CRI: CI-SUSTAIN: Collaborative Research: Sustaining Lemur Project Resources for the Long-Term
By Jamie Callan
The project is organized around three types of activities: Sustaining software, sustaining datasets, and operation. The project achieves long-term software sustainability by adding support for Indri and Galago functionality and creating integration and migration paths with the open-source Lucene search engine, which has large user and volunteer-developer communities. Research done with Galago or Indri will thus be reproducible in Lucene and more accessible to Lucene's industry users. The project also extends the Galago Application Programming Interface to support the newest developments in neural network (deep learning) document ranking technologies, which now are being studied widely and expected in a state-of-the-art research system.
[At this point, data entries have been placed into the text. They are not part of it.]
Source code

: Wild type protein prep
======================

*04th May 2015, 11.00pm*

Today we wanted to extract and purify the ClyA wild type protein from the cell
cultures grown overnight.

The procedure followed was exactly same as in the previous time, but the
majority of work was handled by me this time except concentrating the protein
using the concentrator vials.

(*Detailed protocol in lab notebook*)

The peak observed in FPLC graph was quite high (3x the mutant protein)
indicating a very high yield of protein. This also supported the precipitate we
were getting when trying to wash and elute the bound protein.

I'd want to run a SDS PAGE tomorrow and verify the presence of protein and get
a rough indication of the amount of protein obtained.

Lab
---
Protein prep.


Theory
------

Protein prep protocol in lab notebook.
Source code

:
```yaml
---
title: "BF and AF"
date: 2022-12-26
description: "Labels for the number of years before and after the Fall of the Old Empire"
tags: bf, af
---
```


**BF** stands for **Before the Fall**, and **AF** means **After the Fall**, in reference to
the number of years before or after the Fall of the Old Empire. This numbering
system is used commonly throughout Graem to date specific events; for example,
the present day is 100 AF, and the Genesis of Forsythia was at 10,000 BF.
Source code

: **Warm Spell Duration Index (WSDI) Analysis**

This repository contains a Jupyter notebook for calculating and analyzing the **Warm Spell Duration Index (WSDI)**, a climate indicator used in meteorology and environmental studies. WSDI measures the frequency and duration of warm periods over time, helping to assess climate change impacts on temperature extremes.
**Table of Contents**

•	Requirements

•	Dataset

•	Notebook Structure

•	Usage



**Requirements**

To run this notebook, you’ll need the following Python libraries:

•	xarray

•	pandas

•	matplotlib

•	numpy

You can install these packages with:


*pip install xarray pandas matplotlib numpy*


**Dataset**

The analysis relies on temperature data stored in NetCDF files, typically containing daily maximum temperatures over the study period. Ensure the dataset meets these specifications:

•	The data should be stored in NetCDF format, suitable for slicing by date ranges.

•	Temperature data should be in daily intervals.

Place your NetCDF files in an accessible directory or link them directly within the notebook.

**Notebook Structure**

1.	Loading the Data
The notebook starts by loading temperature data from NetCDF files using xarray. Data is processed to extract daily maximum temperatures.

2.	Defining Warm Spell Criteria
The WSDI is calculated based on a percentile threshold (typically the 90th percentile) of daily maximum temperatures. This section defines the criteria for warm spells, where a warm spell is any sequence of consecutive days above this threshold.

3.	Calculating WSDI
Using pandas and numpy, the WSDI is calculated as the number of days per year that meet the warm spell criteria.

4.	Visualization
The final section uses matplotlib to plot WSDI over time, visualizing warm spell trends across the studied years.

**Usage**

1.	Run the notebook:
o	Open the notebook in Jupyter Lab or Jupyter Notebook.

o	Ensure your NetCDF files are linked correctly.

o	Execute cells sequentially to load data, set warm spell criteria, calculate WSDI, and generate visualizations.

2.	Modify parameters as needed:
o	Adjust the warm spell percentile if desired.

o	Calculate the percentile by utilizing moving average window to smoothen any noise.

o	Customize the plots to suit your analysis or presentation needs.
It broadens the utility of Ranklib by supporting neural algorithms for better comparison with high quality learning to rank approaches, and broadens the utility of the Sifaka text mining application with support for additional document and machine learning formats. The older ClueWeb09 and ClueWeb12 datsets are superseded by a new ClueWeb2020 dataset that is designed to last a decade and support research on newer learning-to-rank and neural network (deep learning) ranking algorithms. The project maintains and operates the existing infrastructure, in the form of software maintenance and support; dataset licensing and distribution; and operation of online search services. The new Lemur Project infrastructure supports a broad range of Information Retrieval research, for example, research on retrieval models; how to train learned rankers; use of semi-structured knowledge bases; result diversification; query optimization; and distributed search. In particular, it greatly improves support for research on learned and neural (deep learning) ranking algorithms, which have become important research topics in recent years. The ClueWeb datasets are used by a broad human language technologies research community. This project makes enhancements that sustain this infrastructure for the research community for at least the next decade.